Tribune du Citoyen Ntumba Wa Mukendi Nshimba/Consultant et Expert en communication politique.
Ce qui se joue aujourd’hui à l’assemblée nationale congolaise n’est pas une simple affaire de pétition, ni un règlement de comptes entre camps politiques. Il s’agit d’une question de gouvernance institutionnelle et de cohérence politique. La présidence de l’Assemblée nationale, aujourd’hui fragilisée par les contestations visant l’honorable Vital Kamerhe et certains membres de son bureau, ouvre inévitablement un débat de fond sur la représentativité, la responsabilité et l’avenir de nos institutions.
Soyons clairs, le sort de l’honorable Vital Kamerhe est scellé. Il n’y a plus rien à faire. Il partira. C’est une évidence politique qui impose de nouvelles responsabilités et qui appelle une transition maîtrisée.
Dans cette situation, le rôle de M. Augustin Kabuya, Secrétaire Général et Président a.i. de l’UDPS, parti présidentiel par excellence et première force parlementaire de la mouvance, est déterminant. L’UDPS ne peut se contenter d’être spectateur alors qu’elle est le moteur de l’actuelle majorité. Elle doit assumer son poids politique et incarner le leadership attendu par le peuple congolais.

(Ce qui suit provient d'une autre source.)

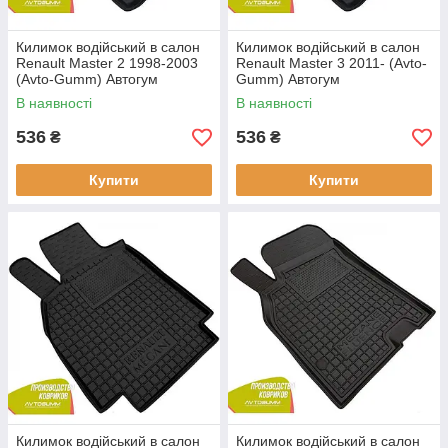
Килимок водійський в салон
Килимок водійський в салон
Renault Master 2 1998-2003
Renault Master 3 2011- (Avto-
(Avto-Gumm) Автогум
Gumm) Автогум
В наявності
В наявності
536
536
₴
₴
Купити
Купити
Килимок водійський в салон
Килимок водійський в салон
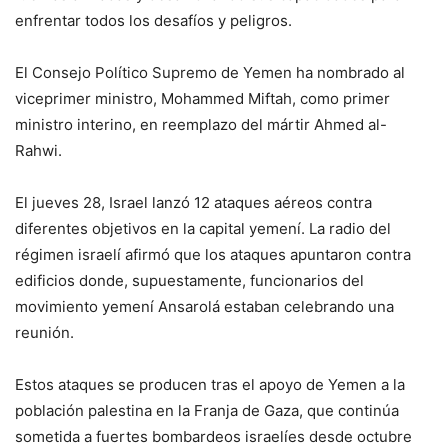
enfrentar todos los desafíos y peligros.
El Consejo Político Supremo de Yemen ha nombrado al
viceprimer ministro, Mohammed Miftah, como primer
ministro interino, en reemplazo del mártir Ahmed al-
Rahwi.
El jueves 28, Israel lanzó 12 ataques aéreos contra
diferentes objetivos en la capital yemení. La radio del
régimen israelí afirmó que los ataques apuntaron contra
edificios donde, supuestamente, funcionarios del
movimiento yemení Ansarolá estaban celebrando una
reunión.
Estos ataques se producen tras el apoyo de Yemen a la
población palestina en la Franja de Gaza, que continúa
sometida a fuertes bombardeos israelíes desde octubre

C’est pourquoi il est temps que M. Augustin Kabuya prenne ses responsabilités et se positionne clairement en faveur de l’accession d’un membre de son parti à la tête de l’Assemblée nationale. L’UDPS, parti de lutte et de sacrifice, ne doit pas laisser passer cette opportunité historique de s’asseoir pleinement dans le fauteuil qui correspond à son rang.

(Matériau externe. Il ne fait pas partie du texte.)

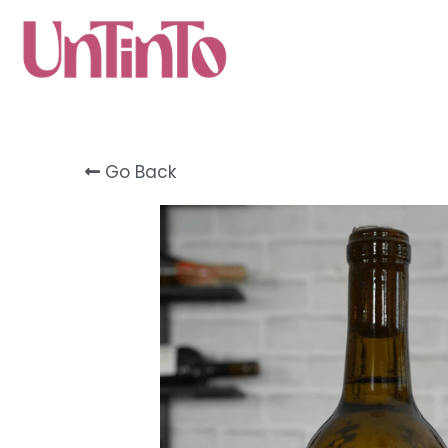
Go Back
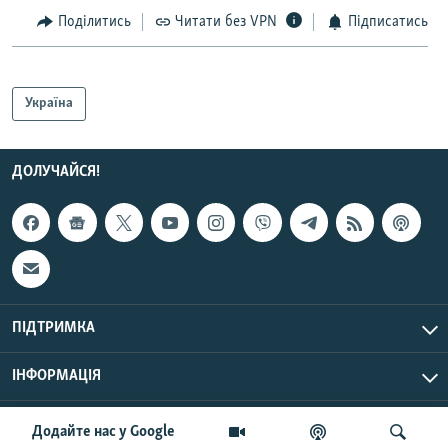
Поділитись
Читати без VPN
Підписатись
Україна
ДОЛУЧАЙСЯ!
ПІДТРИМКА
ІНФОРМАЦІЯ
UTC+3
© Радіо Свобода, 2026 | Усі права застережено.
Додайте нас у Google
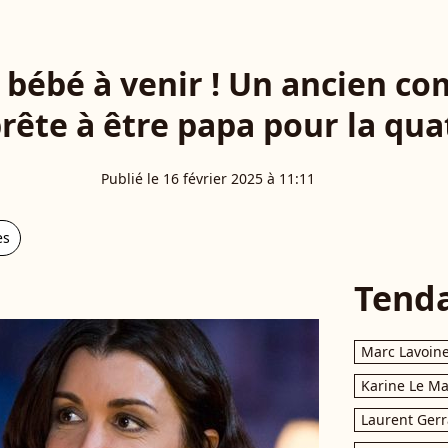
n bébé à venir ! Un ancien c
prête à être papa pour la quat
Publié le 16 février 2025 à 11:11
es
Tend
Marc Lavoin
Karine Le M
Laurent Gerr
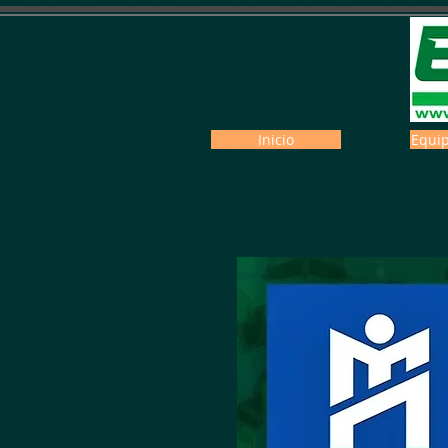
Inicio
Equip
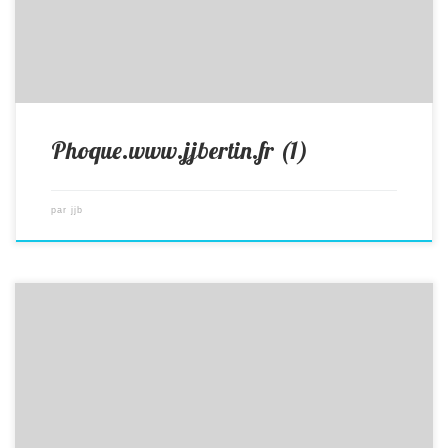
Phoque.www.jjbertin.fr (1)
par
jjb
photos animalières drôme jjbertin.fr 2019 phoque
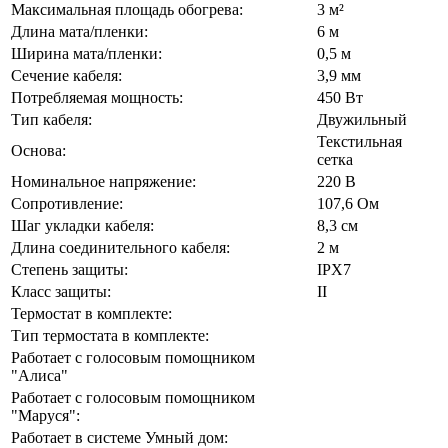
Максимальная площадь обогрева:
3 м²
Длина мата/пленки:
6 м
Ширина мата/пленки:
0,5 м
Сечение кабеля:
3,9 мм
Потребляемая мощность:
450 Вт
Тип кабеля:
Двужильный
Текстильная
Основа:
сетка
Номинальное напряжение:
220 В
Сопротивление:
107,6 Ом
Шаг укладки кабеля:
8,3 см
Длина соединительного кабеля:
2 м
Степень защиты:
IPX7
Класс защиты:
II
Термостат в комплекте:
Тип термостата в комплекте:
Работает с голосовым помощником
"Алиса"
Работает с голосовым помощником
"Маруся":
Работает в системе Умный дом:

À défaut d’une candidature directe de M. Augustin Kabuya, il serait de bon sens politique que la présidence de l’Assemblée revienne à un député UDPS. Mieux encore, dans une logique d’équilibre et de représentativité nationale, un ressortissant lingalophone (ou ngalophone), c’est-à-dire issu de la communauté linguistique Ngala, apporterait une symbolique forte d’unité et de rééquilibrage dans les institutions.
Nous devons le rappeler, l’UDPS n’a peut-être pas la majorité absolue au Parlement, mais elle demeure le premier parti politique de la majorité présidentielle. Cela lui donne un droit légitime et une obligation morale de porter un candidat à cette présidence. Renoncer à ce droit reviendrait à affaiblir la position institutionnelle du Chef de l’État et de sa famille politique.
Et plus encore, nous sommes à la dernière ligne droite du mandat constitutionnel du Président Félix-Antoine Tshisekedi. Les enjeux à venir sont majeurs, réformes profondes, changement d’une Constitution devenue inadaptée à nos réalités, refonte institutionnelle et préparation de l’avenir. Dans ce contexte, céder la présidence de l’Assemblée nationale à d’autres forces politiques serait une faute stratégique grave, une abdication incompréhensible face aux responsabilités historiques de l’UDPS.
L’histoire est en marche. Les équilibres institutionnels sont à repenser. Il est temps que l’UDPS passe de la logique d’accompagnement à celle de leadership. Les Congolais attendent de leur parti présidentiel qu’il gouverne non seulement par la Présidence de la République, mais aussi par le Parlement.
La balle est dans le camp de M. Augustin Kabuya. L’heure n’est plus à l’hésitation, mais à la décision. Car l’histoire ne pardonne pas aux partis qui, par calculs ou par inertie, renoncent à leurs responsabilités historiques.